Entonces murmuré cosas inaudibles e irrelevantes y comencé a pensar un poco más, veía esas caras y pensaba que algo les faltaba. No era que yo tuviese ese algo, sino que mi estadía hasta el momento me había llevado a esa conclusión, mi análisis de sus personalidades que había hecho en mi mente casi sin querer, sin embargo no sabía qué era aquello, quizás una sonrisa, quizás un susto, una llamada inesperada o un ascenso. Entonces, sumido en un mar de pensamientos vagos y sin sentido sentí algo en mi interior, físicamente, un pinchazo extraño que no había sentido antes.

¿Acaso ellos lo habían percatado?, ¿alguno se preguntó cuál era mi razón para estar ahí?, no importaba, ni siquiera a mí me importaba, pues a fin de cuentas era sólo otra partícula de aire que no molestaba a nadie salvo por su mirada neutral, y mientras me apoyaba a la vez en el muro con la espalda y en las rodillas con mis manos me puse de pie, y vi los cuadrados del piso volverse por una milésima de segundo un poco borrosos.

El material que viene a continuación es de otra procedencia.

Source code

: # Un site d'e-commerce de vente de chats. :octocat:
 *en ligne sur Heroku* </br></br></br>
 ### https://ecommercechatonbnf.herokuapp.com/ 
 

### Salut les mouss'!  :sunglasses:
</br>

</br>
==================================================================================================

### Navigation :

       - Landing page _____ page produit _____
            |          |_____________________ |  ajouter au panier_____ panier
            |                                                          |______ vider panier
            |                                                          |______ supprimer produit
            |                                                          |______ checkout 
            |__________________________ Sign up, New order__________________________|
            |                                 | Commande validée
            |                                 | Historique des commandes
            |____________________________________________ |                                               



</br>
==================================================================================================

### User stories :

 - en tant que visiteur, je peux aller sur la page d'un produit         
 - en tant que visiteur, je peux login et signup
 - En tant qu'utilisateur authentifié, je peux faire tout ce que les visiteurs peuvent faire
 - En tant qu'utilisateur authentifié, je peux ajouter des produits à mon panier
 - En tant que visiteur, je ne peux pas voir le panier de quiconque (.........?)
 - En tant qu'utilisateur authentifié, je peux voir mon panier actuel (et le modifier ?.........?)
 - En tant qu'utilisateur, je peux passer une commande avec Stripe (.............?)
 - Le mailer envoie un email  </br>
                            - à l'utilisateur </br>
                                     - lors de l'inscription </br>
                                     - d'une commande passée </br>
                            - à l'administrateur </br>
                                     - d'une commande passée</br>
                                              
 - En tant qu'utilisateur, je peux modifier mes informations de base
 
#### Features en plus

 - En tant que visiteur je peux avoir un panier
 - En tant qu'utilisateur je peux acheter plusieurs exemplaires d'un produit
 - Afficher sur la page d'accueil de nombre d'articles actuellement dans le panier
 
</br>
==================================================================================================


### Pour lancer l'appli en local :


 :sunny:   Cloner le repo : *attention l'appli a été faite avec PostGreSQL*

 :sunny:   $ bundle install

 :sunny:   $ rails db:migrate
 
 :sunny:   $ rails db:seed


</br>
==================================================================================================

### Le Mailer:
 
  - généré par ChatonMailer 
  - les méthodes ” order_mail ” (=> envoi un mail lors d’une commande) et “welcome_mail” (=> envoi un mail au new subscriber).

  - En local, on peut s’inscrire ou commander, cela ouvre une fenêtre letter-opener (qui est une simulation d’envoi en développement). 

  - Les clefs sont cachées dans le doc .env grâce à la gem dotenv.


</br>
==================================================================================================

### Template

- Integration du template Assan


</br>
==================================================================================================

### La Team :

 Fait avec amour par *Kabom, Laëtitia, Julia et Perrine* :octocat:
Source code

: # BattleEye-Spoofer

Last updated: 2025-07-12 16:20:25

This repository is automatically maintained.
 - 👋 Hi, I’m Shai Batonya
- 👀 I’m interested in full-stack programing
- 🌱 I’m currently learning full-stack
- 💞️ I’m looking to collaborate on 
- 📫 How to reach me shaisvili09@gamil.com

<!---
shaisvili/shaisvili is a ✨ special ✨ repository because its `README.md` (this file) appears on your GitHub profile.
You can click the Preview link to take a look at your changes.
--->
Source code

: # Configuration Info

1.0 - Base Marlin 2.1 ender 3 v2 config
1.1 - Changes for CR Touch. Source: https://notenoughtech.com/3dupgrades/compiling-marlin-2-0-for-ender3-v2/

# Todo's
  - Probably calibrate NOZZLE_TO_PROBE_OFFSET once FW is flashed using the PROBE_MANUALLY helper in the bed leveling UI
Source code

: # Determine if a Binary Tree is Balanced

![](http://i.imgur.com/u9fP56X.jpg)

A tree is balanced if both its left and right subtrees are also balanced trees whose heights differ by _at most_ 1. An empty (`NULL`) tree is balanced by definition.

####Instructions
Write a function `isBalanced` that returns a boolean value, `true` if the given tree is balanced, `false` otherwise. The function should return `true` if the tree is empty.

Pestañeé y miré a la izquierda, una pareja se besaba bajo la sombra de un árbol, más atrás un anciano sentado le daba migas de pan a algunas aves, y sonreía. Giré mi cabeza un poco y le miré haciendo la mueca de una tenue sonrisa, y a continuación volví a mirar al frente. Algunas aves se movían entre los árboles y un niño metía sus manos en la pileta, su madre se acercaba y las retiraba, parece que se había enfadado. Levanté mis hombros entonces en señal de despreocupación y di un paso al frente, cuando un segundo pinchazo, pequeño y agudo nubló mi visión por segunda vez.

"Quizás necesiten un pequeño empujón" fue lo que pensé instantes antes de desvanecerme en el piso, y el ruido seco de un bulto caído fue lo que hizo girar algunas cabezas y callar algunas voces. Varios pájaros volaron de los árboles entonces, mientras la última migaja de pan era devorada por una gorda paloma gris oscuro.